On September 28, 2020, Mukhisa-Kituyi, Secretary General of the United Nations Conference on Trade and Development (UNCTAD), said: “Illicit financial flows deprive Africa and its people of future prospects, undermine transparency and responsibility, and they break trust in the institutions of the continent.”
Between 2000 and 2015, capital evasion from Africa totaled $836 billion. If we compare it with the total external debt of the continent, which in 2018 was $776,000 million, we perceive that Africa is, in fact, a net creditor of the rest of the world.

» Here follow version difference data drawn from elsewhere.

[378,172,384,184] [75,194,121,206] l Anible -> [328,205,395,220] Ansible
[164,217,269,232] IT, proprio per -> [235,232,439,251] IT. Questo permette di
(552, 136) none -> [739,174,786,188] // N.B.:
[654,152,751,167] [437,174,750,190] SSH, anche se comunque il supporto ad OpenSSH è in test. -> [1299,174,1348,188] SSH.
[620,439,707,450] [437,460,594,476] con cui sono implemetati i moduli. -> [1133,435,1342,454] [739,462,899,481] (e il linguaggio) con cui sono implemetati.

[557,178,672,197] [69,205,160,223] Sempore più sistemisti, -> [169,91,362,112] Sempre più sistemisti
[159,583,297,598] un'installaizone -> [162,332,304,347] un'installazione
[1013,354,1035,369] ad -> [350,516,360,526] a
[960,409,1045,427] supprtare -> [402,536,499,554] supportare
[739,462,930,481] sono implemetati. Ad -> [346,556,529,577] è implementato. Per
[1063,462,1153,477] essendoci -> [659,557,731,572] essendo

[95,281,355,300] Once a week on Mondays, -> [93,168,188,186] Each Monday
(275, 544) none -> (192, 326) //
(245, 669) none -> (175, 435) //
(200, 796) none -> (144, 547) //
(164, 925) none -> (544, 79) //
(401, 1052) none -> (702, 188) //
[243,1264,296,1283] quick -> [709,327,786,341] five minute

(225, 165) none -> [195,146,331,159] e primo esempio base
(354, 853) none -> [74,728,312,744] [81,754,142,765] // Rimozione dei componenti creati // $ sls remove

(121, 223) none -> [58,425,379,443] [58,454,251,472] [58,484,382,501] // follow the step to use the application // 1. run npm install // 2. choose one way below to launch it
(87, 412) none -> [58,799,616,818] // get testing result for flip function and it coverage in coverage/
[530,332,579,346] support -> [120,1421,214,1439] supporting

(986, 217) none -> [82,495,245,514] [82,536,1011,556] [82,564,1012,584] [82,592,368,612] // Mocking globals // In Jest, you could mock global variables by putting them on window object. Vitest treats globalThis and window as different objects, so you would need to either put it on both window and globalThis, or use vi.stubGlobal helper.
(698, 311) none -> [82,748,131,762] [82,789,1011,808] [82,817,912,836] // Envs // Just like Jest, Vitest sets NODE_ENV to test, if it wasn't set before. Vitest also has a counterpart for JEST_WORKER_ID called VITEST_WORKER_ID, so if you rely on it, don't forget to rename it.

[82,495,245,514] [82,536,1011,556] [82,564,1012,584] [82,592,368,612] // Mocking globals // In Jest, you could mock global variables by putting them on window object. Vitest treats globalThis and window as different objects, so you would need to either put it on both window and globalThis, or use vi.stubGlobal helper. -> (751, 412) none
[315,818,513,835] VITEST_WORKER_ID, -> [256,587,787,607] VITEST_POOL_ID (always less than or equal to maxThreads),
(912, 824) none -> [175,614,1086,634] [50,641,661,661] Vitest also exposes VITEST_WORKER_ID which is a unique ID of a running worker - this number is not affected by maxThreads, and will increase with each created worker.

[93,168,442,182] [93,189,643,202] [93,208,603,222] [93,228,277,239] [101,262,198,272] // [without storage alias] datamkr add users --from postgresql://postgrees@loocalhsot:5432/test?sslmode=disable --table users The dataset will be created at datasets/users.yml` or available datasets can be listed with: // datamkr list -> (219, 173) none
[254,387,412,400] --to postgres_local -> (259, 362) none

25 billion evaded each year
Tax evasion costs Africa more than $25 billion a year. This is what emerges from a study conducted by a network of non-governmental organizations, including the Global Alliance for Tax Justice. In a time of fighting the pandemic, this evasion is considered “unacceptable”, since, among other considerations, it reduces the income that African countries could dedicate to health. According to these organizations, multinationals – local or foreign – that operate in Africa have withdrawn 23 billion dollars from the countries where they work. To this sum, just over 2 billion that rich Africans have transferred to tax havens must be added. The country most affected by this phenomenon is Nigeria, followed by South Africa, Egypt, and Angola. But even a country like Mauritius, considered by some to be a tax haven, is a victim of this phenomenon, with an estimated loss of 60 million dollars. As a recent OCSE report revealed, this evasion is not always illegal, as many multinationals, particularly in the mining sector negotiate advantageous tax conditions with the states in exchange for their investments. But, legal or not, this capital evasion hampers the economy of these countries. The Global Alliance for Tax Justice estimates that tax evasion in Africa accounts for, on average, half of state health budgets. If that money stayed on the continent, 10 million more nurses could be hired a year.